In a silly article called “Suddenly, It’s Easier to Find a Hero Than a Villain,” Rick Lyman rehashes the ancient wheeze about how hard it is to find acceptable ethnic groups for a villain to belong to since the fall of the Soviet Union. I can forgive him that—the Times has to fill the “Week in Review” section somehow—but I can’t forgive him this sentence:

When it comes to choosing villains for big popcorn movies — a task that used to be as easy as “Where did we put those Nazi uniforms?” — it is becoming more and more difficult to take a step without trodding on someone’s tender toes.

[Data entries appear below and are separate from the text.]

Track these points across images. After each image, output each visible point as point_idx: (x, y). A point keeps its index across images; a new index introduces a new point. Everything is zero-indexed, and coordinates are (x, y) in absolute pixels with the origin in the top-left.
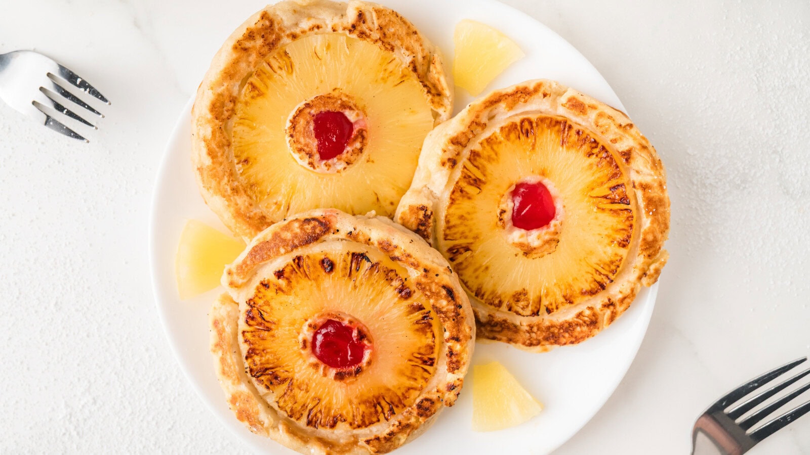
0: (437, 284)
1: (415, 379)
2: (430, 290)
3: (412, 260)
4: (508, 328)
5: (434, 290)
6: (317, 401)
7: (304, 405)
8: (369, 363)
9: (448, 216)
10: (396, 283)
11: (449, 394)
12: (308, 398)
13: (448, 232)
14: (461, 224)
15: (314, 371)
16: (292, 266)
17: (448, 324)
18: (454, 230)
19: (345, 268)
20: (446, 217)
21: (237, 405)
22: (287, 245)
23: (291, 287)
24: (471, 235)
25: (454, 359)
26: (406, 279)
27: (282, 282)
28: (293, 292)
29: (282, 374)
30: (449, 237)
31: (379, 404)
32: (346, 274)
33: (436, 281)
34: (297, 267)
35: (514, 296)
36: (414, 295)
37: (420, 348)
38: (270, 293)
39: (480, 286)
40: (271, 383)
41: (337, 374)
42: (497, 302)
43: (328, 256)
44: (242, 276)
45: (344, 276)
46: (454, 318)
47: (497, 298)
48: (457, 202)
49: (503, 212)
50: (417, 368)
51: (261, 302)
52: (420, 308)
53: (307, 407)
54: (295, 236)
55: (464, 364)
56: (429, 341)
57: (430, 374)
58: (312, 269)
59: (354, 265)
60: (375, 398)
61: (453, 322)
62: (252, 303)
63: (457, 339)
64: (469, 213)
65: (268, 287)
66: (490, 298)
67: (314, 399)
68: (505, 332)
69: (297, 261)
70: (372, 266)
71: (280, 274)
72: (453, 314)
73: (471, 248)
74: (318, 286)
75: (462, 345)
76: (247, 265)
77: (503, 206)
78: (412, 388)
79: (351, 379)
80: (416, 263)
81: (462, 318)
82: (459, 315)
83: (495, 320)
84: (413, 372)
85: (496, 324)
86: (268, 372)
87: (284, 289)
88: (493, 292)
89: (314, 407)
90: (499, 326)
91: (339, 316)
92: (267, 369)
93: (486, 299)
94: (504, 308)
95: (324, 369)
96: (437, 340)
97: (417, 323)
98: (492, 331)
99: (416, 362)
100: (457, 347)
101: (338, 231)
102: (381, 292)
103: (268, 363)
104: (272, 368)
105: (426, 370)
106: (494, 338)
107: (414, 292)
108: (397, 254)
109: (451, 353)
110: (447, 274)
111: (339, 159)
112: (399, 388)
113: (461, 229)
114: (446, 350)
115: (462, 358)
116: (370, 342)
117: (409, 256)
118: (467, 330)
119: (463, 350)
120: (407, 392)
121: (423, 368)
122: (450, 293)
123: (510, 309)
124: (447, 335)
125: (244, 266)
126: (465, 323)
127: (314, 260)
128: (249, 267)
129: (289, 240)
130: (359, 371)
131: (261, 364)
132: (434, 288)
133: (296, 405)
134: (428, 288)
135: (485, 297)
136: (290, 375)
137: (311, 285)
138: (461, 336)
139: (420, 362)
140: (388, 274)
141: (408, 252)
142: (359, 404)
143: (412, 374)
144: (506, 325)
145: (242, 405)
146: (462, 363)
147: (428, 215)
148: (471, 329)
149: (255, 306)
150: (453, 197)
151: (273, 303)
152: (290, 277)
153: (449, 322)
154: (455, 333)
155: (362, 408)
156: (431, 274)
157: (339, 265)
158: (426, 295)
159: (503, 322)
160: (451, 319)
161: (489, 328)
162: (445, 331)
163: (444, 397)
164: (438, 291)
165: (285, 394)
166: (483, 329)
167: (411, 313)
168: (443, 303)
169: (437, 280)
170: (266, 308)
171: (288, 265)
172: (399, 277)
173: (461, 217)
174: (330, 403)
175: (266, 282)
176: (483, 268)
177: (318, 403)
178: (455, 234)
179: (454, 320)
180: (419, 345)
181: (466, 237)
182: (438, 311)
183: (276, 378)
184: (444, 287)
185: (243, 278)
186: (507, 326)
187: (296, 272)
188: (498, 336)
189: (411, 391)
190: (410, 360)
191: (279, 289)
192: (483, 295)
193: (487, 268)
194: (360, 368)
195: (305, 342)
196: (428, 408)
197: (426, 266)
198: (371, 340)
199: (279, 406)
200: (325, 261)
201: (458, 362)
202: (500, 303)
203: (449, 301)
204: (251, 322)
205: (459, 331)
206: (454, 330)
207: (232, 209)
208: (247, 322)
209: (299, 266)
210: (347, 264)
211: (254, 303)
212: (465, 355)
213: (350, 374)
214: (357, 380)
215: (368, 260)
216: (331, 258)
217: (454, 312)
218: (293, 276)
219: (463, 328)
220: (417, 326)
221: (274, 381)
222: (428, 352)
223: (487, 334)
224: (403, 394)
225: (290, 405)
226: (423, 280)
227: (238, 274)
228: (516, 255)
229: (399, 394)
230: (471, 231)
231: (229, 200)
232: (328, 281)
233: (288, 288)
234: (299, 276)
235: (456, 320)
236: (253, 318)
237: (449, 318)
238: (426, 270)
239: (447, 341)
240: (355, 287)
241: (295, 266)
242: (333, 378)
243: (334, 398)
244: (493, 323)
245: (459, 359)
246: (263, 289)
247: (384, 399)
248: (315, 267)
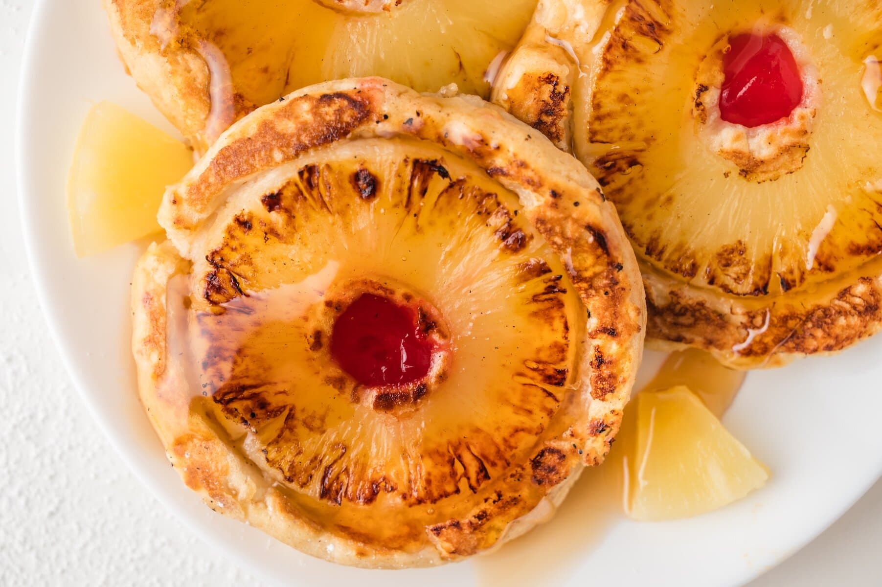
0: (576, 221)
1: (530, 412)
2: (563, 235)
3: (528, 173)
4: (708, 319)
5: (569, 234)
6: (341, 451)
7: (315, 458)
8: (442, 377)
9: (598, 96)
10: (497, 221)
11: (593, 442)
12: (323, 443)
13: (597, 126)
14: (623, 110)
15: (336, 391)
16: (296, 185)
17: (595, 303)
18: (608, 123)
19: (400, 191)
20: (594, 96)
21: (187, 456)
22: (288, 146)
23: (294, 228)
24: (641, 134)
25: (606, 372)
26: (516, 212)
27: (277, 218)
28: (297, 236)
29: (275, 401)
30: (599, 137)
31: (459, 458)
32: (401, 202)
33: (574, 215)
34: (306, 188)
35: (720, 255)
36: (531, 243)
37: (539, 351)
38: (252, 240)
39: (655, 236)
40: (253, 416)
41: (379, 398)
42: (687, 266)
43: (366, 165)
44: (199, 207)
45: (396, 206)
46: (608, 289)
47: (688, 258)
48: (616, 67)
49: (703, 89)
50: (533, 390)
51: (234, 257)
52: (542, 270)
53: (321, 461)
54: (304, 127)
55: (624, 381)
56: (558, 337)
57: (557, 400)
58: (335, 191)
59: (416, 183)
60: (452, 446)
61: (605, 297)
62: (217, 259)
63: (612, 332)
64: (637, 91)
65: (250, 228)
66: (675, 258)
67: (334, 446)
68: (701, 325)
69: (306, 175)
70: (451, 186)
71: (272, 201)
72: (605, 282)
73: (640, 160)
74: (346, 226)
75: (620, 344)
76: (209, 186)
77: (703, 79)
78: (523, 430)
79: (407, 409)
80: (536, 179)
81: (623, 289)
82: (617, 283)
83: (683, 302)
84: (525, 398)
85: (685, 310)
86: (246, 393)
87: (279, 232)
88: (680, 247)
89: (335, 462)
90: (689, 314)
91: (385, 286)
92: (244, 388)
93: (667, 261)
94: (701, 279)
95: (355, 389)
96: (572, 335)
97: (535, 299)
98: (676, 324)
99: (532, 379)
100: (612, 348)
101: (386, 117)
102: (468, 239)
103: (247, 377)
104: (255, 387)
105: (550, 394)
106: (679, 339)
107: (532, 237)
108: (499, 161)
109: (600, 361)
110: (595, 203)
112: (498, 429)
113: (622, 121)
114: (591, 354)
115: (622, 371)
116: (444, 336)
117: (523, 165)
118: (632, 314)
119: (623, 355)
120: (512, 435)
121: (544, 390)
122: (601, 239)
123: (712, 282)
124: (593, 323)
125: (203, 187)
126: (628, 300)
127: (341, 173)
128: (213, 189)
129: (292, 136)
130: (422, 393)
131: (233, 378)
132: (570, 229)
133: (300, 458)
134: (557, 229)
135: (666, 255)
136: (289, 400)
137: (333, 224)
138: (620, 327)
139: (539, 378)
140: (482, 201)
141: (522, 157)
142: (422, 457)
143: (522, 401)
144: (704, 312)
145: (196, 457)
146: (620, 379)
147: (560, 93)
148: (638, 311)
149: (224, 264)
150: (609, 57)
151: (258, 259)
152: (294, 208)
153: (597, 298)
154: (608, 321)
155: (427, 466)
156: (566, 203)
157: (389, 184)
158: (554, 243)
159: (698, 307)
160: (602, 292)
161: (669, 319)
162: (589, 316)
163: (583, 447)
164: (577, 235)
165: (279, 436)
166: (658, 320)
167: (523, 279)
168: (590, 264)
169: (576, 213)
170: (244, 269)
171: (288, 183)
172: (503, 208)
173: (623, 98)
174: (365, 456)
175: (246, 218)
176: (663, 198)
177: (343, 454)
178: (610, 130)
179: (606, 293)
180: (537, 344)
181: (631, 138)
182: (577, 276)
183: (263, 405)
184: (590, 228)
185: (201, 211)
186: (705, 315)
187: (305, 198)
188: (688, 335)
189: (522, 434)
190: (520, 374)
191: (271, 232)
192: (661, 252)
193: (670, 200)
194: (425, 386)
195: (318, 335)
196: (554, 467)
197: (556, 185)
198: (446, 332)
199: (267, 460)
200: (362, 177)
201: (612, 376)
202: (694, 270)
203: (598, 257)
204: (216, 297)
205: (616, 315)
206: (607, 314)
207: (179, 80)
208: (208, 297)
209: (310, 185)
210: (402, 183)
211: (222, 260)
212: (627, 363)
213: (405, 398)
214: (417, 410)
215: (444, 174)
216: (373, 169)
217: (607, 277)
218: (298, 206)
219: (624, 310)
220: (534, 307)
221: (258, 412)
222: (555, 357)
223: (665, 331)
224: (505, 441)
225: (289, 458)
226: (550, 214)
227: (192, 203)
228: (726, 175)
229: (498, 440)
230: (640, 125)
231: (174, 62)
232: (366, 216)
233: (289, 229)
234: (311, 206)
235: (611, 294)
236: (219, 289)
237: (597, 290)
238: (555, 194)
239: (593, 336)
240: (418, 229)
241: (302, 186)
242: (372, 406)
243: (374, 445)
244: (678, 307)
245: (615, 371)
246: (239, 232)
247: (469, 449)
248: (340, 187)
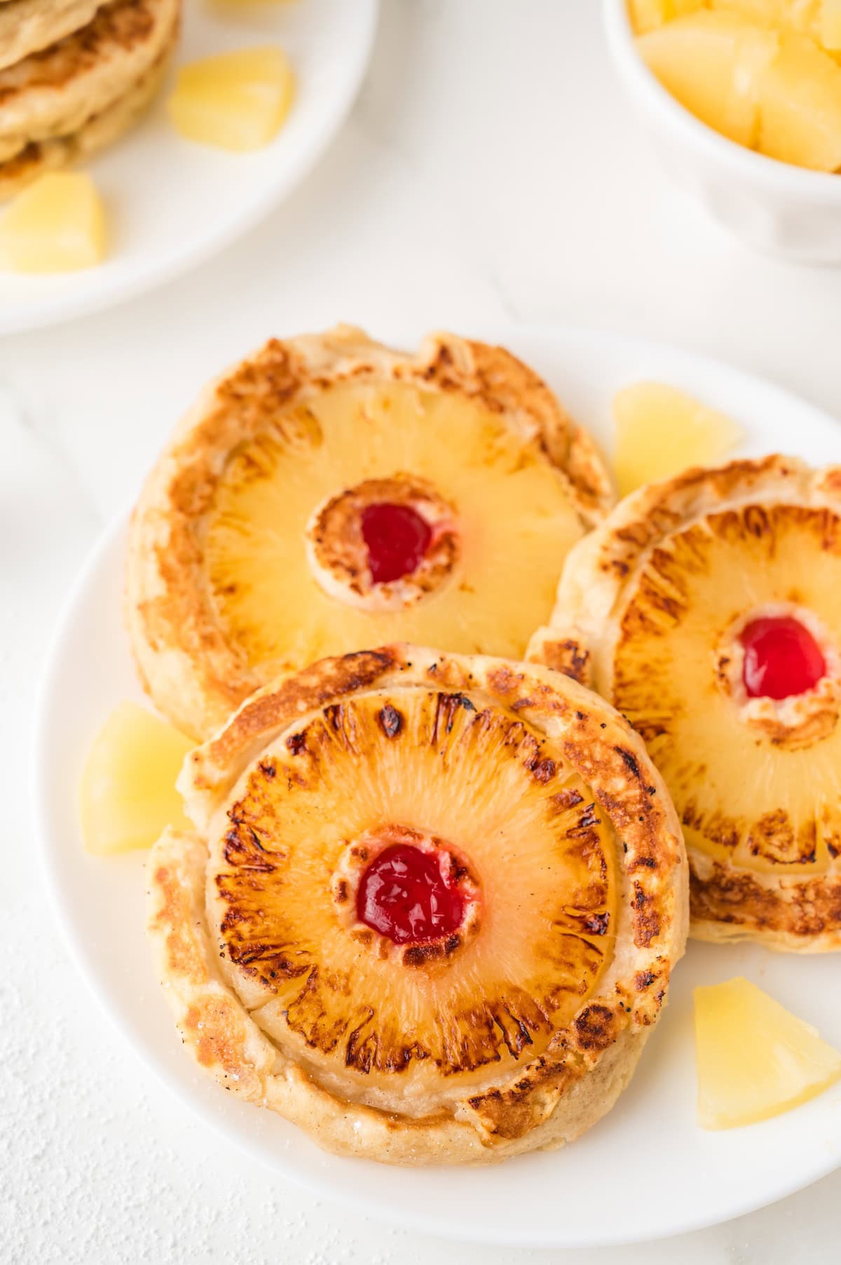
0: (603, 744)
1: (572, 965)
2: (591, 758)
3: (554, 698)
4: (757, 894)
5: (598, 757)
6: (367, 1015)
7: (341, 1021)
8: (475, 928)
9: (620, 665)
10: (526, 754)
11: (642, 1000)
12: (349, 1006)
13: (621, 693)
14: (646, 679)
15: (363, 947)
16: (321, 724)
17: (630, 834)
18: (633, 691)
19: (425, 726)
20: (616, 663)
21: (200, 1027)
22: (313, 696)
23: (319, 772)
24: (666, 702)
25: (648, 912)
26: (544, 741)
27: (302, 763)
28: (321, 783)
29: (296, 961)
30: (623, 704)
31: (498, 1019)
32: (427, 739)
33: (602, 738)
34: (331, 727)
35: (761, 825)
36: (560, 770)
37: (576, 895)
38: (276, 788)
39: (691, 805)
40: (273, 975)
41: (408, 952)
42: (727, 835)
43: (392, 702)
44: (221, 763)
45: (423, 744)
46: (643, 815)
47: (727, 827)
48: (635, 637)
49: (724, 662)
50: (574, 941)
51: (255, 809)
52: (574, 800)
53: (346, 1025)
54: (328, 680)
56: (596, 877)
57: (600, 953)
58: (360, 731)
59: (441, 720)
60: (490, 1007)
61: (640, 823)
62: (239, 813)
63: (651, 863)
64: (658, 661)
65: (274, 775)
66: (714, 826)
67: (363, 1009)
68: (751, 902)
69: (331, 714)
70: (478, 718)
71: (298, 743)
72: (639, 807)
73: (668, 729)
74: (372, 767)
75: (661, 877)
76: (232, 741)
77: (724, 652)
78: (565, 988)
79: (440, 963)
80: (561, 702)
81: (658, 814)
82: (650, 807)
83: (728, 875)
84: (565, 949)
85: (731, 884)
86: (265, 954)
87: (303, 777)
88: (717, 816)
89: (361, 1026)
90: (736, 889)
91: (413, 831)
92: (264, 948)
93: (706, 830)
94: (744, 850)
95: (383, 944)
96: (611, 875)
97: (569, 834)
98: (723, 901)
99: (572, 928)
100: (653, 883)
101: (410, 664)
102: (497, 773)
103: (268, 936)
104: (275, 947)
105: (591, 946)
106: (729, 919)
107: (561, 765)
108: (524, 693)
109: (642, 898)
110: (621, 727)
111: (408, 581)
112: (539, 987)
113: (645, 689)
114: (631, 893)
115: (665, 909)
116: (476, 883)
117: (548, 690)
118: (670, 844)
119: (666, 890)
120: (553, 994)
121: (585, 941)
122: (631, 762)
123: (756, 851)
124: (631, 856)
125: (225, 743)
126: (663, 828)
127: (366, 710)
128: (236, 744)
129: (316, 688)
130: (454, 945)
131: (253, 937)
132: (598, 752)
133: (324, 1020)
134: (586, 752)
135: (704, 824)
136: (312, 961)
137: (359, 765)
138: (659, 857)
139: (579, 926)
140: (508, 731)
141: (545, 683)
142: (456, 1018)
143: (562, 953)
144: (752, 887)
145: (209, 1025)
146: (664, 918)
147: (580, 659)
148: (676, 841)
149: (246, 819)
150: (627, 627)
151: (281, 810)
152: (319, 750)
153: (633, 825)
154: (645, 850)
155: (462, 1029)
156: (592, 724)
157: (414, 721)
158: (585, 768)
159: (745, 881)
160: (637, 818)
161: (716, 895)
162: (626, 850)
163: (633, 1003)
164: (606, 757)
165: (301, 997)
167: (555, 813)
168: (619, 784)
169: (603, 735)
170: (265, 823)
171: (313, 723)
172: (530, 736)
173: (645, 668)
174: (394, 1019)
175: (270, 764)
176: (694, 769)
177: (372, 1016)
178: (635, 697)
179: (641, 819)
180: (575, 886)
181: (656, 707)
182: (610, 801)
183: (284, 965)
184: (618, 750)
185: (223, 768)
186: (754, 890)
187: (330, 739)
188: (738, 915)
189: (563, 993)
190: (559, 923)
191: (295, 778)
192: (699, 821)
193: (702, 769)
194: (457, 937)
195: (343, 886)
196: (601, 1028)
197: (581, 707)
198: (477, 879)
199: (289, 1023)
200: (387, 714)
201: (655, 915)
202: (734, 840)
203: (630, 780)
204: (235, 856)
205: (653, 843)
206: (644, 842)
208: (227, 856)
209: (335, 727)
210: (428, 718)
211: (244, 813)
212: (670, 899)
213: (436, 951)
214: (450, 966)
215: (469, 705)
216: (399, 706)
217: (640, 801)
218: (322, 748)
219: (660, 838)
220: (568, 844)
221: (279, 972)
222: (595, 900)
223: (714, 910)
224: (547, 1002)
225: (312, 1020)
226: (578, 737)
227: (214, 758)
228: (758, 743)
229: (539, 1000)
230: (665, 694)
232: (390, 755)
233: (313, 774)
234: (336, 747)
235: (646, 819)
236: (239, 848)
237: (631, 817)
238: (581, 716)
239: (633, 869)
240: (445, 767)
241: (327, 727)
242: (401, 962)
243: (403, 1007)
244: (724, 882)
245: (657, 910)
246: (261, 782)
247: (508, 1012)
248: (364, 725)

“Trodding”?? Does Rick think about what he’s wroting, or does he just sat down and let flew? And where are the editors, for the love of god?

Addendum. Having recently beaten William Safire like a rented mule, I feel I should compliment him for this week’s column. Not only does he provide interesting information about the etymology of “pot” (I’m not at home and don’t have my full array of sources, but the Online Etymology Dictionary agrees: “pot (2) – ‘marijuana,’ 1938, probably a shortened form of Mexican Sp. potiguaya marijuana leaves.'”), he openly disagrees with the unfortunate Times decision to refer to Saddam Hussein as “Mr. Hussein.” As the column says, “Hussein is not a family name but his father’s first name.” This is something I rarely see referred to, and Safire is absolutely right to insist on calling the dictator “Saddam.”


  1. Tala Strauss says

    Hi! I am Gideon Strauss’s daughter, and I would just like to comment:

    I did not know that there was no such word as trodding! That is a surprise (for me). Although this is out of the blue, I like commenting when I read someone’s blog for the first time and read something “significant” to me. Thanx!

  2. Hi, Tala! “Trod” is the past tense of “tread,” so he should have written “without treading.” Thanks for commenting; I like finding new visitors here!

  3. The Economist also calls him “Mr Hussein”.

    At the time of the First War With That Guy, I read something (possibly in The New Republic) mentioning that Iraq has numerous musea, stadia and whatnot called Saddam This and Saddam That.
    His original name was (if memory serves) Saddam Hussein al-Tikriti.

  4. Absolutely correct. But after a while, when Baghdad was filled with his relatives and other cronies from Tikrit, all surnamed al-Tikriti, he banned use of that name to quiet the murmuring.